Copy .env.example to .env and customize:
| Variable | Description | Default |
|---|---|---|
APP_ENV |
development or production |
development |
LLM_PROVIDER |
auto, ollama, or openai |
auto |
OLLAMA_MODEL |
Ollama model name | llama3.2 |
SCOPUS_API_KEY |
Free key from dev.elsevier.com | — |
OPENALEX_EMAIL |
Email for faster API rate limits | — |
CORS_ORIGINS |
Allowed frontend origins | * |
See .env.example for all options including rate limits and OpenAI fallback.

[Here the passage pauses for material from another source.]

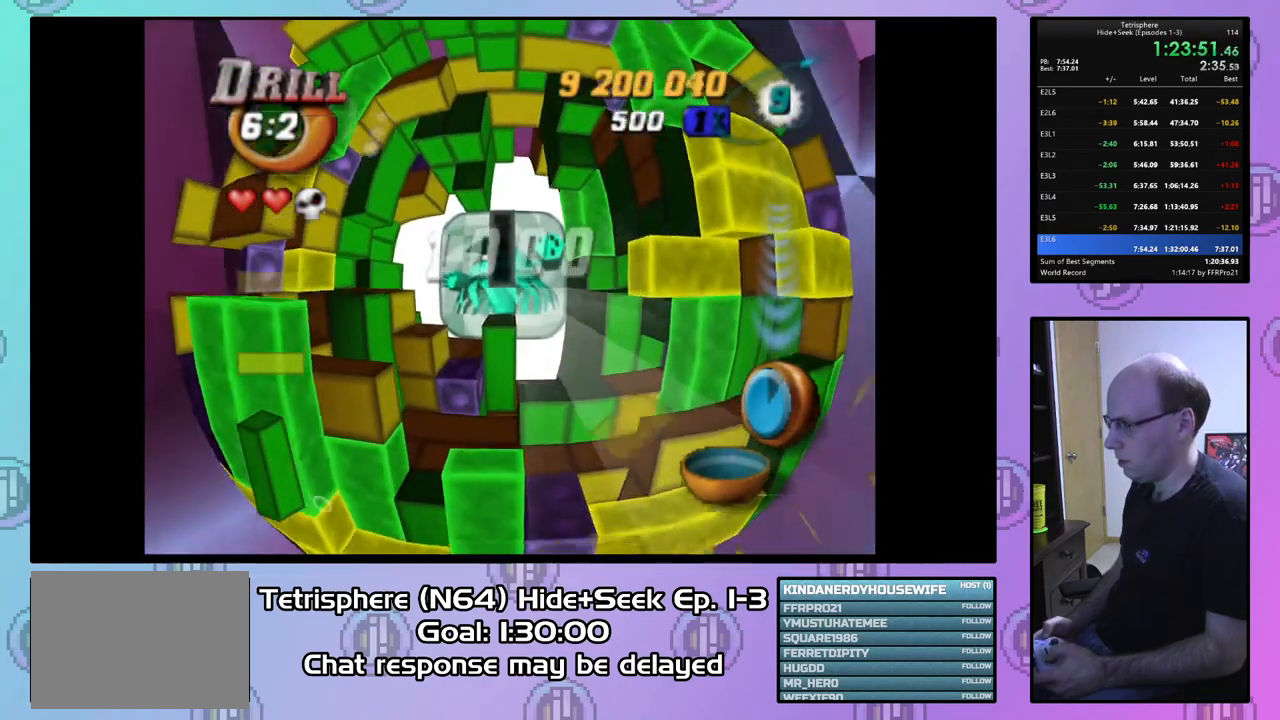
{"buttons": [], "right_stick": "center", "events": [[133, "DPAD_RIGHT", "down"], [233, "DPAD_RIGHT", "up"], [367, "DPAD_RIGHT", "down"], [467, "DPAD_RIGHT", "up"]]}
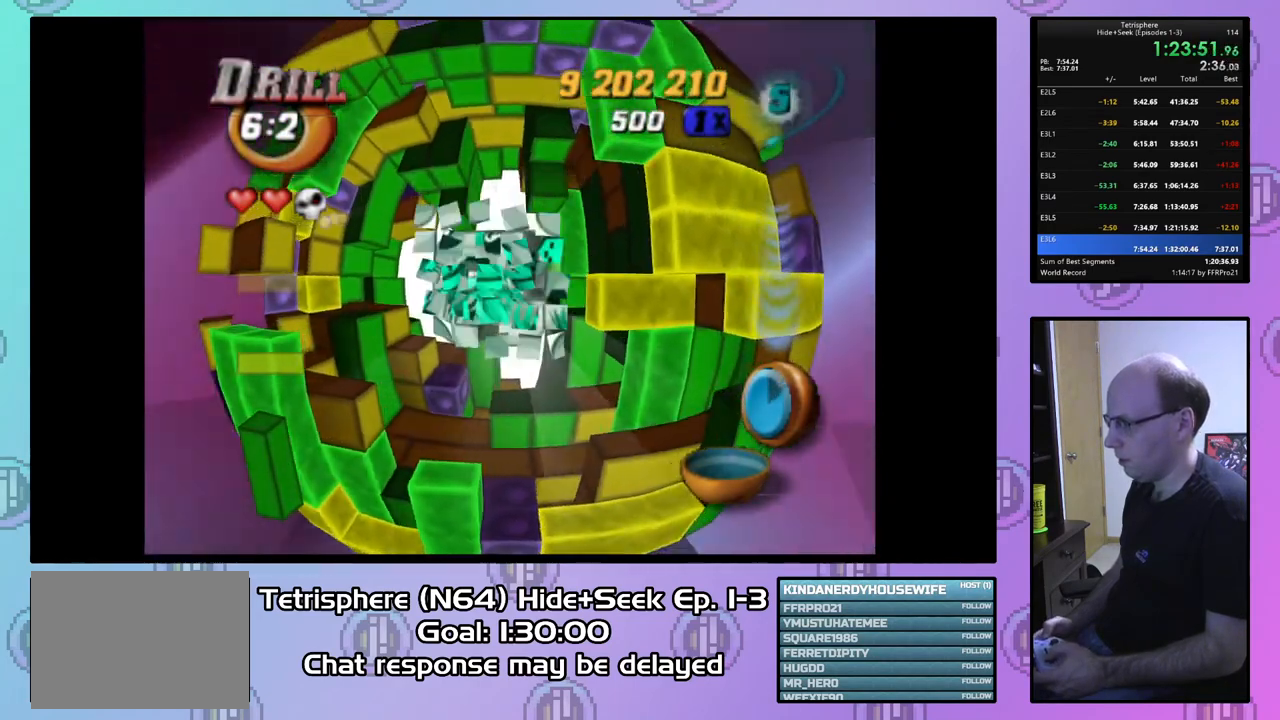
{"buttons": [], "right_stick": "center", "events": []}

| Method | Endpoint | Description | Rate Limit |
|---|---|---|---|
GET |
/search |
Search papers with hybrid ranking | 30/min |
GET |
/scopus/check |
Check Scopus indexing by DOI | 20/min |
POST |
/summarize |
AI paper summary (Ollama/OpenAI) | 10/min |
POST |
/cite |
Generate BibTeX or APA citation | 30/min |
POST |
/cite/batch |
Batch citation export | 5/min |
GET |
/export |
Export results to Excel (.xlsx) | 5/min |
GET |
/trending |
Publication trends by field | 30/min |
GET |
/health |
System status & feature availability | 60/min |
- Backend: Python 3, FastAPI, slowapi (rate limiting)
- Frontend: Next.js, TypeScript, Tailwind CSS, shadcn/ui, Lucide Icons
- AI: Ollama + Llama 3 (local, free) · OpenAI (optional fallback)
- Data: OpenAlex API (260M+ works) · Scopus API (indexing verification)
For production, set in .env:
APP_ENV=production
CORS_ORIGINS=https://your-domain.comProduction mode enables:
- Security headers (HSTS, X-Frame-Options, CSP)
- API docs hidden
- Binds to
0.0.0.0for reverse proxy / tunnel access - Structured logging with request timing
All paper metadata comes from OpenAlex — a free, open catalog of 260M+ scholarly works maintained by a nonprofit. Data is sourced from Crossref, PubMed, DOAJ, and publisher feeds. Every paper has a verifiable DOI.
AI summaries are the only generated content and are clearly labeled. Paper metadata is never hallucinated.
Citation: Priem, J., Piwowar, H., & Orr, R. (2022). OpenAlex: A fully-open index of scholarly works, authors, venues, institutions, and concepts. ArXiv. https://arxiv.org/abs/2205.01833
MIT — free for academic and commercial use.